An exact reproduction of all the entries is the expected answer.

══════════

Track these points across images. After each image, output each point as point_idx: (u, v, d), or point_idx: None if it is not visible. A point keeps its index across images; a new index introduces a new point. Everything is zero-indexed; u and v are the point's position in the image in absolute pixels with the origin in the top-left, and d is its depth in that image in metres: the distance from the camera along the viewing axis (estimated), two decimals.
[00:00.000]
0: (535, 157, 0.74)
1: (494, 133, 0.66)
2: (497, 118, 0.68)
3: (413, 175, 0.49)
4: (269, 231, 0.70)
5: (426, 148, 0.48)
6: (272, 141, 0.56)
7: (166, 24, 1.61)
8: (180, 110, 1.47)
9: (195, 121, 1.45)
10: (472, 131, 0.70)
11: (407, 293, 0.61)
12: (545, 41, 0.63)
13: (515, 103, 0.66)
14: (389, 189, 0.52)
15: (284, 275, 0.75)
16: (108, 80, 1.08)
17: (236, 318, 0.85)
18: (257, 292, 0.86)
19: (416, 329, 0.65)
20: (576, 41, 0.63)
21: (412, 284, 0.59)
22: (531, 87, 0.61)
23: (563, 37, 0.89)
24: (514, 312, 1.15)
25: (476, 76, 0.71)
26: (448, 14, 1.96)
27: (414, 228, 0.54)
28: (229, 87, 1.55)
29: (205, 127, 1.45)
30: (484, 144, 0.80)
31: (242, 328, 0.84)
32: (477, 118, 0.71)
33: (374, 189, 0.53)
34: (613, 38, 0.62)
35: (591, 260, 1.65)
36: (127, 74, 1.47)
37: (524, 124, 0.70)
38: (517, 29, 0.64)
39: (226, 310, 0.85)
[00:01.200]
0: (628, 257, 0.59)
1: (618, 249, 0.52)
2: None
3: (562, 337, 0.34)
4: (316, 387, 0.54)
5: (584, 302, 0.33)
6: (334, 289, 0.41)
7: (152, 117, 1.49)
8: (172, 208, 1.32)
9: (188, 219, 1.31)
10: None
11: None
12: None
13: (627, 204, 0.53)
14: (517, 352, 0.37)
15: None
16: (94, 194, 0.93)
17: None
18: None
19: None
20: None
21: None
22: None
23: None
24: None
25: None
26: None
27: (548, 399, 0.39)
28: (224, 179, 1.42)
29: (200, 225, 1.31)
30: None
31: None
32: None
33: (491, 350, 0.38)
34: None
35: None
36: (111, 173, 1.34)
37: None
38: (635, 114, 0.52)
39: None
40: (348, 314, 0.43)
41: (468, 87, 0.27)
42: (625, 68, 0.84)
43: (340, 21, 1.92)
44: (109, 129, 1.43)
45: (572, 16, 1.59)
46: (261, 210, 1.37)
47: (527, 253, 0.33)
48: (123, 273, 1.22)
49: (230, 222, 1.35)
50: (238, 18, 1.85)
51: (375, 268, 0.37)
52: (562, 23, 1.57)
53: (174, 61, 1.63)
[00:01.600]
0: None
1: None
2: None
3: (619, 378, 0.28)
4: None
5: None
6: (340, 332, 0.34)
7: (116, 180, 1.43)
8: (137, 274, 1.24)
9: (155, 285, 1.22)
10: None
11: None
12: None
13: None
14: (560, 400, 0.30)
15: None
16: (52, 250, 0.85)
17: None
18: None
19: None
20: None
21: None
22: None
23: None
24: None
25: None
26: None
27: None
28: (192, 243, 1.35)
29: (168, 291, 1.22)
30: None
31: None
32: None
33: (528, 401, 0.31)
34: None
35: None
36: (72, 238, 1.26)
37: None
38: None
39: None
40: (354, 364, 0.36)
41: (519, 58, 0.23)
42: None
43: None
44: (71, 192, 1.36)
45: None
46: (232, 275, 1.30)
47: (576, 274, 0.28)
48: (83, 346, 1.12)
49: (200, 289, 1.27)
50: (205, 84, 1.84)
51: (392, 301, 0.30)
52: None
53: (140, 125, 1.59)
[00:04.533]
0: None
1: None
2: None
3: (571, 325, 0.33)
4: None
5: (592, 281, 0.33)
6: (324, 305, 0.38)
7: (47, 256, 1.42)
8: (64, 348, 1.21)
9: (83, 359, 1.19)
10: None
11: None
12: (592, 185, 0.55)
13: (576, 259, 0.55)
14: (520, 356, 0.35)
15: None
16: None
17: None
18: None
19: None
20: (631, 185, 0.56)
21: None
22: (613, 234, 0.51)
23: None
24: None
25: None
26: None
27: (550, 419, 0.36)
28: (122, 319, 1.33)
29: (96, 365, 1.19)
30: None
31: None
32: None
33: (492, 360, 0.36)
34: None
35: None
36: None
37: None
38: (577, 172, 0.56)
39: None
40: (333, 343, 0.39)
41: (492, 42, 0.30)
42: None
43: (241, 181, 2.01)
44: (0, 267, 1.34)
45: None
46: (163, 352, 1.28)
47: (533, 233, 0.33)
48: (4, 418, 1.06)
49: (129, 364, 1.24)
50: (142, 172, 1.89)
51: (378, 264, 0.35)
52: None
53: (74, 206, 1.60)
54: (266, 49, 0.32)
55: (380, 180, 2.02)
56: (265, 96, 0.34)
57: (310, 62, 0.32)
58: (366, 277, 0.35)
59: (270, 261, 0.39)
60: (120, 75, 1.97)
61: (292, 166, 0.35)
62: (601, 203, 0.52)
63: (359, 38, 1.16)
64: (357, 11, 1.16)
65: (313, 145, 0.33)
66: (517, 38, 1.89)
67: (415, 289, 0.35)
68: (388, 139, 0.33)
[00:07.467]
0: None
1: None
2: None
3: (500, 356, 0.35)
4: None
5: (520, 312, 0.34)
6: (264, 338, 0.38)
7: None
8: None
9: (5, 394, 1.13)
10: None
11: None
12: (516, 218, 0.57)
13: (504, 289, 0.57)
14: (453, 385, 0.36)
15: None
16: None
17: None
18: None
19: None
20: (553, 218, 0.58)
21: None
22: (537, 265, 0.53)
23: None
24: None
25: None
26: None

══════════

• **Solved problem**
Track these points across images. After each image, output each point as point_idx: (u, v, d), or point_idx: None if it is not visible. A point keeps its index across images; a new index introduces a new point. Everything is zero-indexed; u and v are the point's position in the image in absolute pixels with the origin in the top-left, and d is its depth in that image in metres: the distance from the camera along the viewing axis (estimated), two decimals.
[00:00.000]
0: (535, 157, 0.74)
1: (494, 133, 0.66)
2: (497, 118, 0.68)
3: (413, 175, 0.49)
4: (269, 231, 0.70)
5: (426, 148, 0.48)
6: (272, 141, 0.56)
7: (166, 24, 1.61)
8: (180, 110, 1.47)
9: (195, 121, 1.45)
10: (472, 131, 0.70)
11: (407, 293, 0.61)
12: (545, 41, 0.63)
13: (515, 103, 0.66)
14: (389, 189, 0.52)
15: (284, 275, 0.75)
16: (108, 80, 1.08)
17: (236, 318, 0.85)
18: (257, 292, 0.86)
19: (416, 329, 0.65)
20: (576, 41, 0.63)
21: (412, 284, 0.59)
22: (531, 87, 0.61)
23: (563, 37, 0.89)
24: (514, 312, 1.15)
25: (476, 76, 0.71)
26: (448, 14, 1.96)
27: (414, 228, 0.54)
28: (229, 87, 1.55)
29: (205, 127, 1.45)
30: (484, 144, 0.80)
31: (242, 328, 0.84)
32: (477, 118, 0.71)
33: (374, 189, 0.53)
34: (613, 38, 0.62)
35: (591, 260, 1.65)
36: (127, 74, 1.47)
37: (524, 124, 0.70)
38: (517, 29, 0.64)
39: (226, 310, 0.85)
[00:01.200]
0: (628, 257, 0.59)
1: (618, 249, 0.52)
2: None
3: (562, 337, 0.34)
4: (316, 387, 0.54)
5: (584, 302, 0.33)
6: (334, 289, 0.41)
7: (152, 117, 1.49)
8: (172, 208, 1.32)
9: (188, 219, 1.31)
10: None
11: None
12: None
13: (627, 204, 0.53)
14: (517, 352, 0.37)
15: None
16: (94, 194, 0.93)
17: None
18: None
19: None
20: None
21: None
22: None
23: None
24: None
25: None
26: None
27: (548, 399, 0.39)
28: (224, 179, 1.42)
29: (200, 225, 1.31)
30: None
31: None
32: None
33: (491, 350, 0.38)
34: None
35: None
36: (111, 173, 1.34)
37: None
38: (635, 114, 0.52)
39: None
40: (348, 314, 0.43)
41: (468, 87, 0.27)
42: (625, 68, 0.84)
43: (340, 21, 1.92)
44: (109, 129, 1.43)
45: (572, 16, 1.59)
46: (261, 210, 1.37)
47: (527, 253, 0.33)
48: (123, 273, 1.22)
49: (230, 222, 1.35)
50: (238, 18, 1.85)
51: (375, 268, 0.37)
52: (562, 23, 1.57)
53: (174, 61, 1.63)
[00:01.600]
0: None
1: None
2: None
3: (619, 378, 0.28)
4: None
5: None
6: (340, 332, 0.34)
7: (116, 180, 1.43)
8: (137, 274, 1.24)
9: (155, 285, 1.22)
10: None
11: None
12: None
13: None
14: (560, 400, 0.30)
15: None
16: (52, 250, 0.85)
17: None
18: None
19: None
20: None
21: None
22: None
23: None
24: None
25: None
26: None
27: None
28: (192, 243, 1.35)
29: (168, 291, 1.22)
30: None
31: None
32: None
33: (528, 401, 0.31)
34: None
35: None
36: (72, 238, 1.26)
37: None
38: None
39: None
40: (354, 364, 0.36)
41: (519, 58, 0.23)
42: None
43: None
44: (71, 192, 1.36)
45: None
46: (232, 275, 1.30)
47: (576, 274, 0.28)
48: (83, 346, 1.12)
49: (200, 289, 1.27)
50: (205, 84, 1.84)
51: (392, 301, 0.30)
52: None
53: (140, 125, 1.59)
[00:04.533]
0: None
1: None
2: None
3: (571, 325, 0.33)
4: None
5: (592, 281, 0.33)
6: (324, 305, 0.38)
7: (47, 256, 1.42)
8: (64, 348, 1.21)
9: (83, 359, 1.19)
10: None
11: None
12: (592, 185, 0.55)
13: (576, 259, 0.55)
14: (520, 356, 0.35)
15: None
16: None
17: None
18: None
19: None
20: (631, 185, 0.56)
21: None
22: (613, 234, 0.51)
23: None
24: None
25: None
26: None
27: (550, 419, 0.36)
28: (122, 319, 1.33)
29: (96, 365, 1.19)
30: None
31: None
32: None
33: (492, 360, 0.36)
34: None
35: None
36: None
37: None
38: (577, 172, 0.56)
39: None
40: (333, 343, 0.39)
41: (492, 42, 0.30)
42: None
43: (241, 181, 2.01)
44: (0, 267, 1.34)
45: None
46: (163, 352, 1.28)
47: (533, 233, 0.33)
48: (4, 418, 1.06)
49: (129, 364, 1.24)
50: (142, 172, 1.89)
51: (378, 264, 0.35)
52: None
53: (74, 206, 1.60)
54: (266, 49, 0.32)
55: (380, 180, 2.02)
56: (265, 96, 0.34)
57: (310, 62, 0.32)
58: (366, 277, 0.35)
59: (270, 261, 0.39)
60: (120, 75, 1.97)
61: (292, 166, 0.35)
62: (601, 203, 0.52)
63: (359, 38, 1.16)
64: (357, 11, 1.16)
65: (313, 145, 0.33)
66: (517, 38, 1.89)
67: (415, 289, 0.35)
68: (388, 139, 0.33)
[00:07.467]
0: None
1: None
2: None
3: (500, 356, 0.35)
4: None
5: (520, 312, 0.34)
6: (264, 338, 0.38)
7: None
8: None
9: (5, 394, 1.13)
10: None
11: None
12: (516, 218, 0.57)
13: (504, 289, 0.57)
14: (453, 385, 0.36)
15: None
16: None
17: None
18: None
19: None
20: (553, 218, 0.58)
21: None
22: (537, 265, 0.53)
23: None
24: None
25: None
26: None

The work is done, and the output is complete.